(Data excerpts)
• • •

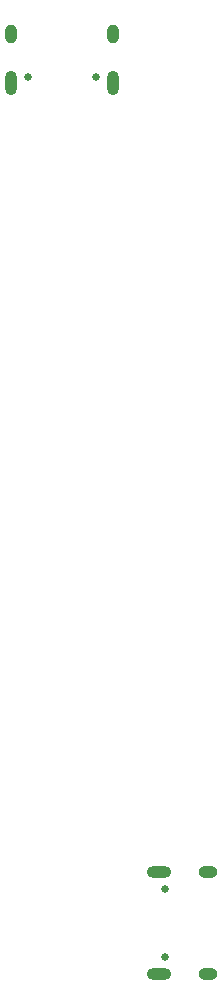
<source format=gbs>
%TF.GenerationSoftware,KiCad,Pcbnew,(6.0.4)*%
%TF.CreationDate,2022-05-27T00:32:28-07:00*%
%TF.ProjectId,bot_L,626f745f-4c2e-46b6-9963-61645f706362,rev?*%
%TF.SameCoordinates,Original*%
%TF.FileFunction,Soldermask,Bot*%
%TF.FilePolarity,Negative*%
%FSLAX46Y46*%
G04 Gerber Fmt 4.6, Leading zero omitted, Abs format (unit mm)*
G04 Created by KiCad (PCBNEW (6.0.4)) date 2022-05-27 00:32:28*
%MOMM*%
%LPD*%
G01*
G04 APERTURE LIST*
%ADD10C,0.650000*%
%ADD11O,1.600000X1.000000*%
%ADD12O,2.100000X1.000000*%
%ADD13O,1.000000X2.100000*%
%ADD14O,1.000000X1.600000*%
G04 APERTURE END LIST*
D10*
%TO.C,J1*%
X283697038Y-158884520D03*
X283697038Y-164664520D03*
D11*
X287347038Y-166094520D03*
X287347038Y-157454520D03*
D12*
X283167038Y-157454520D03*
X283167038Y-166094520D03*
%TD*%
D13*
%TO.C,J1*%
X270680000Y-90630000D03*
D14*
X279320000Y-86450000D03*
X270680000Y-86450000D03*
D13*
X279320000Y-90630000D03*
D10*
X272110000Y-90100000D03*
X277890000Y-90100000D03*
%TD*%
M02*

</source>
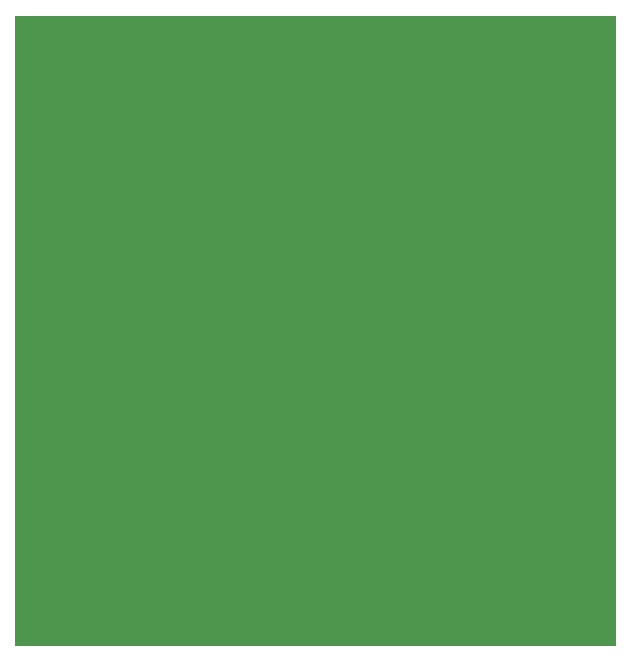
<source format=gbr>
G04 #@! TF.FileFunction,Soldermask,Top*
%FSLAX46Y46*%
G04 Gerber Fmt 4.6, Leading zero omitted, Abs format (unit mm)*
G04 Created by KiCad (PCBNEW 4.0.5) date 04/28/17 11:31:22*
%MOMM*%
%LPD*%
G01*
G04 APERTURE LIST*
%ADD10C,0.025400*%
%ADD11R,2.442400X5.232400*%
%ADD12C,0.076200*%
G04 APERTURE END LIST*
D10*
D11*
X21907500Y2547200D03*
D12*
G36*
X50761900Y38100D02*
X38100Y38100D01*
X38100Y53314600D01*
X50761900Y53314600D01*
X50761900Y38100D01*
X50761900Y38100D01*
G37*
X50761900Y38100D02*
X38100Y38100D01*
X38100Y53314600D01*
X50761900Y53314600D01*
X50761900Y38100D01*
M02*

</source>
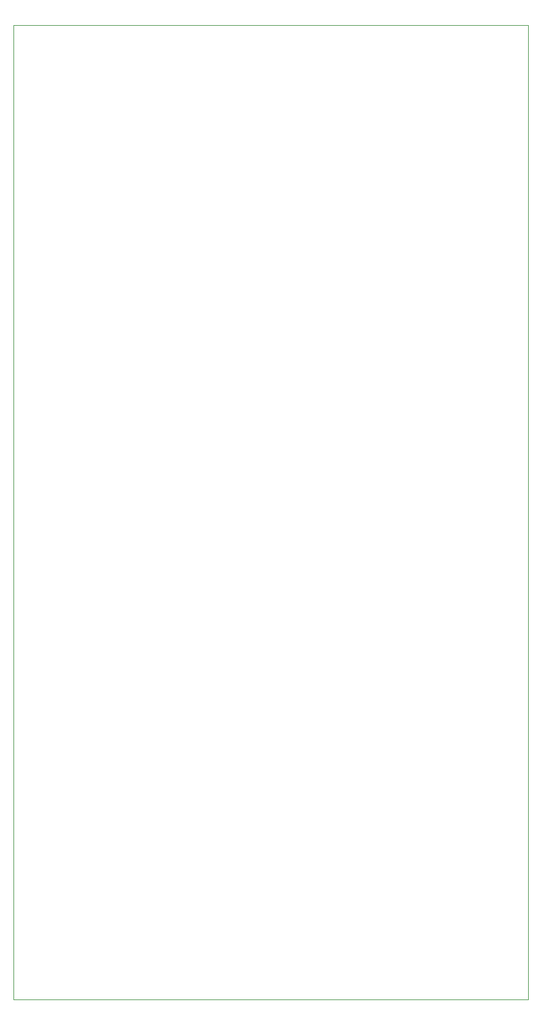
<source format=gbr>
%TF.GenerationSoftware,KiCad,Pcbnew,(6.0.7-1)-1*%
%TF.CreationDate,2022-08-23T13:00:43-05:00*%
%TF.ProjectId,NR1B-analog,4e523142-2d61-46e6-916c-6f672e6b6963,rev?*%
%TF.SameCoordinates,Original*%
%TF.FileFunction,Profile,NP*%
%FSLAX46Y46*%
G04 Gerber Fmt 4.6, Leading zero omitted, Abs format (unit mm)*
G04 Created by KiCad (PCBNEW (6.0.7-1)-1) date 2022-08-23 13:00:43*
%MOMM*%
%LPD*%
G01*
G04 APERTURE LIST*
%TA.AperFunction,Profile*%
%ADD10C,0.100000*%
%TD*%
G04 APERTURE END LIST*
D10*
X48996600Y-18618200D02*
X120142000Y-18618200D01*
X120142000Y-18618200D02*
X120142000Y-153162000D01*
X120142000Y-153162000D02*
X48996600Y-153162000D01*
X48996600Y-153162000D02*
X48996600Y-18618200D01*
M02*

</source>
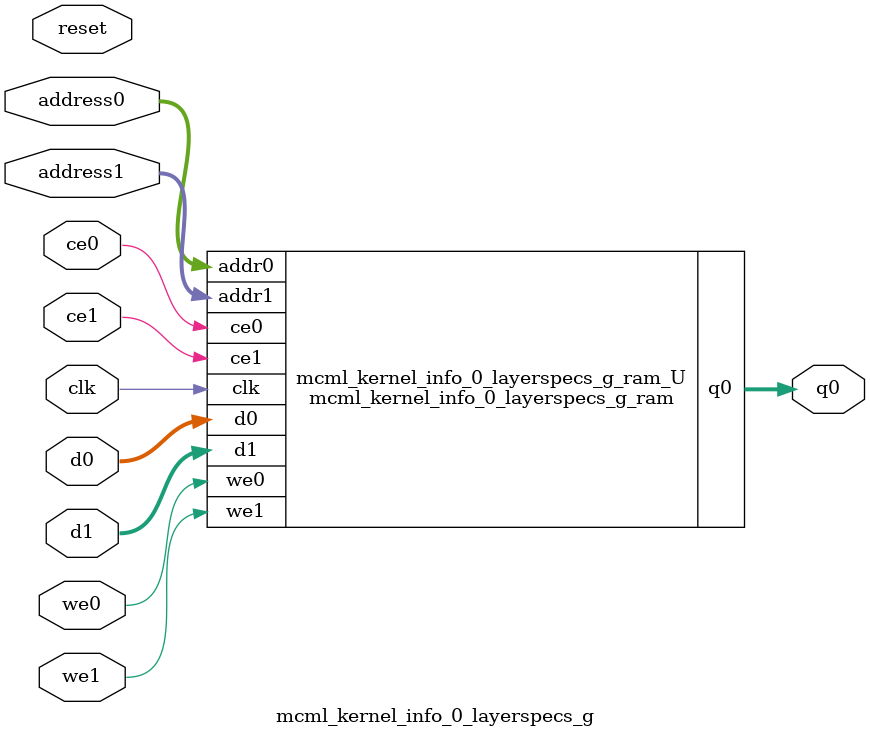
<source format=v>

`timescale 1 ns / 1 ps
module mcml_kernel_info_0_layerspecs_g_ram (addr0, ce0, d0, we0, q0, addr1, ce1, d1, we1,  clk);

parameter DWIDTH = 32;
parameter AWIDTH = 4;
parameter MEM_SIZE = 10;

input[AWIDTH-1:0] addr0;
input ce0;
input[DWIDTH-1:0] d0;
input we0;
output reg[DWIDTH-1:0] q0;
input[AWIDTH-1:0] addr1;
input ce1;
input[DWIDTH-1:0] d1;
input we1;
input clk;

(* ram_style = "block" *)reg [DWIDTH-1:0] ram[MEM_SIZE-1:0];




always @(posedge clk)  
begin 
    if (ce0) 
    begin
        if (we0) 
        begin 
            ram[addr0] <= d0; 
            q0 <= d0;
        end 
        else 
            q0 <= ram[addr0];
    end
end


always @(posedge clk)  
begin 
    if (ce1) 
    begin
        if (we1) 
        begin 
            ram[addr1] <= d1; 
        end 
    end
end


endmodule


`timescale 1 ns / 1 ps
module mcml_kernel_info_0_layerspecs_g(
    reset,
    clk,
    address0,
    ce0,
    we0,
    d0,
    q0,
    address1,
    ce1,
    we1,
    d1);

parameter DataWidth = 32'd32;
parameter AddressRange = 32'd10;
parameter AddressWidth = 32'd4;
input reset;
input clk;
input[AddressWidth - 1:0] address0;
input ce0;
input we0;
input[DataWidth - 1:0] d0;
output[DataWidth - 1:0] q0;
input[AddressWidth - 1:0] address1;
input ce1;
input we1;
input[DataWidth - 1:0] d1;



mcml_kernel_info_0_layerspecs_g_ram mcml_kernel_info_0_layerspecs_g_ram_U(
    .clk( clk ),
    .addr0( address0 ),
    .ce0( ce0 ),
    .d0( d0 ),
    .we0( we0 ),
    .q0( q0 ),
    .addr1( address1 ),
    .ce1( ce1 ),
    .d1( d1 ),
    .we1( we1 ));

endmodule


</source>
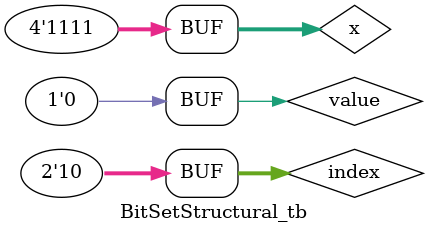
<source format=v>
module BitSetStructural_4bit(input[3:0] x, input[1:0] index, input value, output[3:0] y);
	wire[3:0] m;
	wire[3:0] nm;
	wire[7:0] w;
	wire[3:0] result;
	Demux1to4_4bit demux1 (1'b1, index, m);
	not n0(nm[0], m[0]);
	not n1(nm[1], m[1]);
	not n2(nm[2], m[2]);
	not n3(nm[3], m[3]);
	and g01(w[0], m[0], value);
	and g02(w[1], nm[0], x[0]);
	and g11(w[2], m[1], value);
	and g12(w[3], nm[1], x[1]);
	and g21(w[4], m[2], value);
	and g22(w[5], nm[2], x[2]);
	and g31(w[6], m[3], value);
	and g32(w[7], nm[3], x[3]);
	
	or(result[0], w[0], w[1]);
        or(result[1], w[2], w[3]);
        or(result[2], w[4], w[5]);
        or(result[3], w[6], w[7]);

	assign y[0] = result[0];
	assign y[1] = result[1];
	assign y[2] = result[2];
	assign y[3] = result[3];
endmodule

module Demux1to4_4bit(input x, input[1:0] s, output[3:0] y);
	reg y;
	always@(x, y)
		case(s)
			0: y={3'b000,x};
                        1: y={2'b00,x,1'b0};
                        2: y={1'b0,x,2'b00};
                        3: y={x,3'b000};
		endcase
endmodule

module BitSetStructural_tb();
	reg[3:0] x;
	reg[1:0] index;
	reg value;
	wire[3:0] y;
	
	BitSetStructural_4bit bss4b (x, index, value, y);

	initial begin
		$monitor("%d x=%b index=%d value=%b y=%b", $time, x, index, value, y);
		#10
		x=4'b0000;
		index=2'b00;
		value=1'b0;
                #10
                x=4'b0001;
                index=2'b00;
                value=1'b0;
                #10
                x=4'b0000;
                index=2'b11;
                value=1'b1;
                #10
                x=4'b1111;
                index=2'b10;
                value=1'b0;
	end
endmodule

</source>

• • •

→ WHAT THE EXERCISE ASKS: The answer must reproduce every line of the records above exactly, with all pictures left out.

→ SOLUTION BELOW:
<source format=gbs>
%TF.GenerationSoftware,KiCad,Pcbnew,(6.0.4)*%
%TF.CreationDate,2022-05-27T00:32:28-07:00*%
%TF.ProjectId,bot_L,626f745f-4c2e-46b6-9963-61645f706362,rev?*%
%TF.SameCoordinates,Original*%
%TF.FileFunction,Soldermask,Bot*%
%TF.FilePolarity,Negative*%
%FSLAX46Y46*%
G04 Gerber Fmt 4.6, Leading zero omitted, Abs format (unit mm)*
G04 Created by KiCad (PCBNEW (6.0.4)) date 2022-05-27 00:32:28*
%MOMM*%
%LPD*%
G01*
G04 APERTURE LIST*
%ADD10C,0.650000*%
%ADD11O,1.600000X1.000000*%
%ADD12O,2.100000X1.000000*%
%ADD13O,1.000000X2.100000*%
%ADD14O,1.000000X1.600000*%
G04 APERTURE END LIST*
D10*
%TO.C,J1*%
X283697038Y-158884520D03*
X283697038Y-164664520D03*
D11*
X287347038Y-166094520D03*
X287347038Y-157454520D03*
D12*
X283167038Y-157454520D03*
X283167038Y-166094520D03*
%TD*%
D13*
%TO.C,J1*%
X270680000Y-90630000D03*
D14*
X279320000Y-86450000D03*
X270680000Y-86450000D03*
D13*
X279320000Y-90630000D03*
D10*
X272110000Y-90100000D03*
X277890000Y-90100000D03*
%TD*%
M02*

</source>
<source format=gbr>
G04 #@! TF.FileFunction,Soldermask,Top*
%FSLAX46Y46*%
G04 Gerber Fmt 4.6, Leading zero omitted, Abs format (unit mm)*
G04 Created by KiCad (PCBNEW 4.0.5) date 04/28/17 11:31:22*
%MOMM*%
%LPD*%
G01*
G04 APERTURE LIST*
%ADD10C,0.025400*%
%ADD11R,2.442400X5.232400*%
%ADD12C,0.076200*%
G04 APERTURE END LIST*
D10*
D11*
X21907500Y2547200D03*
D12*
G36*
X50761900Y38100D02*
X38100Y38100D01*
X38100Y53314600D01*
X50761900Y53314600D01*
X50761900Y38100D01*
X50761900Y38100D01*
G37*
X50761900Y38100D02*
X38100Y38100D01*
X38100Y53314600D01*
X50761900Y53314600D01*
X50761900Y38100D01*
M02*

</source>
<source format=gbr>
%TF.GenerationSoftware,KiCad,Pcbnew,(6.0.7-1)-1*%
%TF.CreationDate,2022-08-23T13:00:43-05:00*%
%TF.ProjectId,NR1B-analog,4e523142-2d61-46e6-916c-6f672e6b6963,rev?*%
%TF.SameCoordinates,Original*%
%TF.FileFunction,Profile,NP*%
%FSLAX46Y46*%
G04 Gerber Fmt 4.6, Leading zero omitted, Abs format (unit mm)*
G04 Created by KiCad (PCBNEW (6.0.7-1)-1) date 2022-08-23 13:00:43*
%MOMM*%
%LPD*%
G01*
G04 APERTURE LIST*
%TA.AperFunction,Profile*%
%ADD10C,0.100000*%
%TD*%
G04 APERTURE END LIST*
D10*
X48996600Y-18618200D02*
X120142000Y-18618200D01*
X120142000Y-18618200D02*
X120142000Y-153162000D01*
X120142000Y-153162000D02*
X48996600Y-153162000D01*
X48996600Y-153162000D02*
X48996600Y-18618200D01*
M02*

</source>
<source format=v>

`timescale 1 ns / 1 ps
module mcml_kernel_info_0_layerspecs_g_ram (addr0, ce0, d0, we0, q0, addr1, ce1, d1, we1,  clk);

parameter DWIDTH = 32;
parameter AWIDTH = 4;
parameter MEM_SIZE = 10;

input[AWIDTH-1:0] addr0;
input ce0;
input[DWIDTH-1:0] d0;
input we0;
output reg[DWIDTH-1:0] q0;
input[AWIDTH-1:0] addr1;
input ce1;
input[DWIDTH-1:0] d1;
input we1;
input clk;

(* ram_style = "block" *)reg [DWIDTH-1:0] ram[MEM_SIZE-1:0];




always @(posedge clk)  
begin 
    if (ce0) 
    begin
        if (we0) 
        begin 
            ram[addr0] <= d0; 
            q0 <= d0;
        end 
        else 
            q0 <= ram[addr0];
    end
end


always @(posedge clk)  
begin 
    if (ce1) 
    begin
        if (we1) 
        begin 
            ram[addr1] <= d1; 
        end 
    end
end


endmodule


`timescale 1 ns / 1 ps
module mcml_kernel_info_0_layerspecs_g(
    reset,
    clk,
    address0,
    ce0,
    we0,
    d0,
    q0,
    address1,
    ce1,
    we1,
    d1);

parameter DataWidth = 32'd32;
parameter AddressRange = 32'd10;
parameter AddressWidth = 32'd4;
input reset;
input clk;
input[AddressWidth - 1:0] address0;
input ce0;
input we0;
input[DataWidth - 1:0] d0;
output[DataWidth - 1:0] q0;
input[AddressWidth - 1:0] address1;
input ce1;
input we1;
input[DataWidth - 1:0] d1;



mcml_kernel_info_0_layerspecs_g_ram mcml_kernel_info_0_layerspecs_g_ram_U(
    .clk( clk ),
    .addr0( address0 ),
    .ce0( ce0 ),
    .d0( d0 ),
    .we0( we0 ),
    .q0( q0 ),
    .addr1( address1 ),
    .ce1( ce1 ),
    .d1( d1 ),
    .we1( we1 ));

endmodule


</source>
<source format=v>
module BitSetStructural_4bit(input[3:0] x, input[1:0] index, input value, output[3:0] y);
	wire[3:0] m;
	wire[3:0] nm;
	wire[7:0] w;
	wire[3:0] result;
	Demux1to4_4bit demux1 (1'b1, index, m);
	not n0(nm[0], m[0]);
	not n1(nm[1], m[1]);
	not n2(nm[2], m[2]);
	not n3(nm[3], m[3]);
	and g01(w[0], m[0], value);
	and g02(w[1], nm[0], x[0]);
	and g11(w[2], m[1], value);
	and g12(w[3], nm[1], x[1]);
	and g21(w[4], m[2], value);
	and g22(w[5], nm[2], x[2]);
	and g31(w[6], m[3], value);
	and g32(w[7], nm[3], x[3]);
	
	or(result[0], w[0], w[1]);
        or(result[1], w[2], w[3]);
        or(result[2], w[4], w[5]);
        or(result[3], w[6], w[7]);

	assign y[0] = result[0];
	assign y[1] = result[1];
	assign y[2] = result[2];
	assign y[3] = result[3];
endmodule

module Demux1to4_4bit(input x, input[1:0] s, output[3:0] y);
	reg y;
	always@(x, y)
		case(s)
			0: y={3'b000,x};
                        1: y={2'b00,x,1'b0};
                        2: y={1'b0,x,2'b00};
                        3: y={x,3'b000};
		endcase
endmodule

module BitSetStructural_tb();
	reg[3:0] x;
	reg[1:0] index;
	reg value;
	wire[3:0] y;
	
	BitSetStructural_4bit bss4b (x, index, value, y);

	initial begin
		$monitor("%d x=%b index=%d value=%b y=%b", $time, x, index, value, y);
		#10
		x=4'b0000;
		index=2'b00;
		value=1'b0;
                #10
                x=4'b0001;
                index=2'b00;
                value=1'b0;
                #10
                x=4'b0000;
                index=2'b11;
                value=1'b1;
                #10
                x=4'b1111;
                index=2'b10;
                value=1'b0;
	end
endmodule

</source>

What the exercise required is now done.